Task to complete
Every line from the one that contains "inkl. 19% MwSt. , zzgl." to the end of the material below should be output exactly, with both ends included and nothing else.

Task material
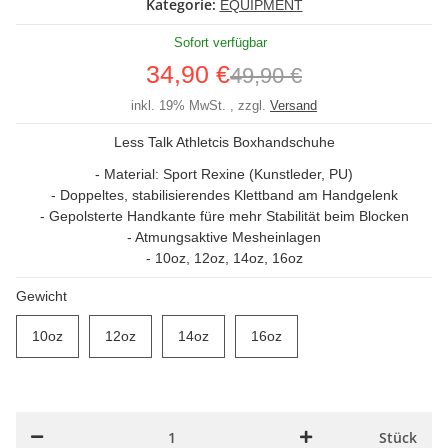
Kategorie:
EQUIPMENT
Sofort verfügbar
34,90 €
49,90 €
inkl. 19% MwSt. , zzgl.
Versand
Less Talk Athletcis Boxhandschuhe
- Material: Sport Rexine (Kunstleder, PU)
- Doppeltes, stabilisierendes Klettband am Handgelenk
- Gepolsterte Handkante füre mehr Stabilität beim Blocken
- Atmungsaktive Mesheinlagen
- 10oz, 12oz, 14oz, 16oz
Gewicht
10oz
10oz
12oz
12oz
14oz
14oz
16oz
16oz
Stück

Reply to the exercise
inkl. 19% MwSt. , zzgl.
Versand
Less Talk Athletcis Boxhandschuhe
- Material: Sport Rexine (Kunstleder, PU)
- Doppeltes, stabilisierendes Klettband am Handgelenk
- Gepolsterte Handkante füre mehr Stabilität beim Blocken
- Atmungsaktive Mesheinlagen
- 10oz, 12oz, 14oz, 16oz
Gewicht
10oz
10oz
12oz
12oz
14oz
14oz
16oz
16oz
Stück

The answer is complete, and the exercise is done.